Manche sind sich der Tatsache bewusst, dass Dehnen nicht die ihm angedichtete vorbeugende Wirkung gegen Beschwerden und Verletzungen hat und dehnen trotzdem. Auch wenn sie - anders als beispielsweise ich selbst - noch über einen völlig gesunden (Lauf-) Körper verfügen. Fragt man sie, dann hört man davon, dass sie sich durch die Dehnübungen "besser oder gut fühlen". Völlig in Ordnung! Was uns gut tut, kann so falsch nicht sein. Mal angenommen, du willst auch aus diesem Grund (oder einem anderen) dehnen. Okay, dann aber bitte richtig. Und es ist unstrittig, was "richtig" in diesem Zusammenhang bedeutet: Läufer dehnen nicht vor dem Training. Einfache Begründung: Durch das Einlaufen bleibt in der Muskulatur ein Muskeltonus ("Vorspannung") zurück. Dieser Muskeltonus wird gebraucht, wenn wir dann wirklich trainieren. Durch Dehnübungen arbeitet man dem Tonus entgegen, zerstört ihn. Ein weiterer, pragmatischer Grund: Wer vor dem Laufen dehnt kühlt aus, kann sich also erkälten und erhöht durch das Auskühlen auch das Risiko für Verletzungen.
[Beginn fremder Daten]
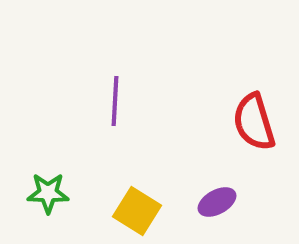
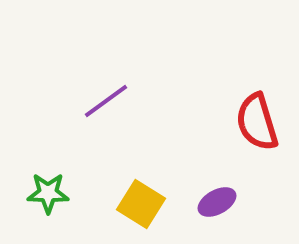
purple line: moved 9 px left; rotated 51 degrees clockwise
red semicircle: moved 3 px right
yellow square: moved 4 px right, 7 px up
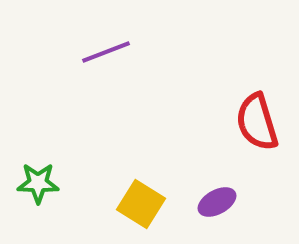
purple line: moved 49 px up; rotated 15 degrees clockwise
green star: moved 10 px left, 10 px up
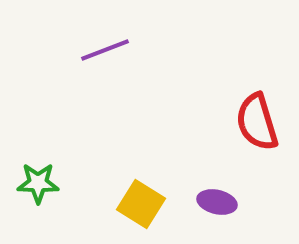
purple line: moved 1 px left, 2 px up
purple ellipse: rotated 42 degrees clockwise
Auch unmittelbar nach dem Laufen ist Dehnen sinnlos. Eine ziemliche Zeit lang (je nach Intensität der Trainingseinheit) bleibt nach Abbruch der Trainingsbelastung eine Spannung in der Muskulatur zurück - richtig: wieder der Muskeltonus -, die verhindert, dass der Muskel bei Dehnübungen seine maximale Länge überhaupt erreichen kann. Also frühestens ein, zwei Stunden nach der Trainingseinheit dehnen, besser noch länger warten. Idealerweise dehnt man an Tagen mit Laufpause. Das Dehnen hat mit der eigentlichen Ausdauertrainingseinheit ohnehin nichts zu tun.
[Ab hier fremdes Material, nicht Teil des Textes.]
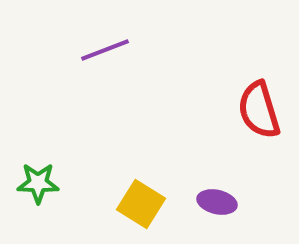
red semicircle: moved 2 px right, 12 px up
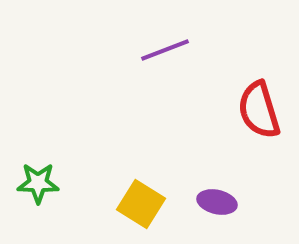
purple line: moved 60 px right
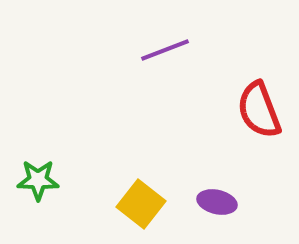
red semicircle: rotated 4 degrees counterclockwise
green star: moved 3 px up
yellow square: rotated 6 degrees clockwise
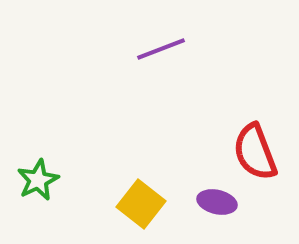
purple line: moved 4 px left, 1 px up
red semicircle: moved 4 px left, 42 px down
green star: rotated 27 degrees counterclockwise
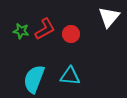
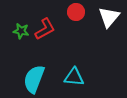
red circle: moved 5 px right, 22 px up
cyan triangle: moved 4 px right, 1 px down
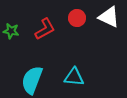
red circle: moved 1 px right, 6 px down
white triangle: rotated 45 degrees counterclockwise
green star: moved 10 px left
cyan semicircle: moved 2 px left, 1 px down
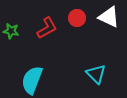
red L-shape: moved 2 px right, 1 px up
cyan triangle: moved 22 px right, 3 px up; rotated 40 degrees clockwise
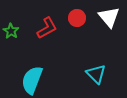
white triangle: rotated 25 degrees clockwise
green star: rotated 21 degrees clockwise
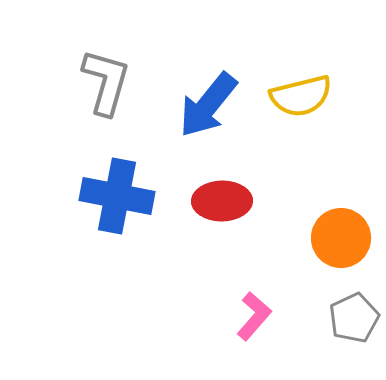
Wie dehnen: Kurz aufwärmen, dann jede Übung für mindestens 30 s halten und auf jeder Körperseite zweimal wiederholen (also insgesamt min. 3 x). 30 s halten ist Minimum, länger ist besser. Insbesondere dann besser, wenn jemand selten oder noch nie gedehnt hat. Beim Dehnen darf ein unangenehmes Ziehen auftreten, Schmerzen sollten jedoch nicht damit verbunden sein.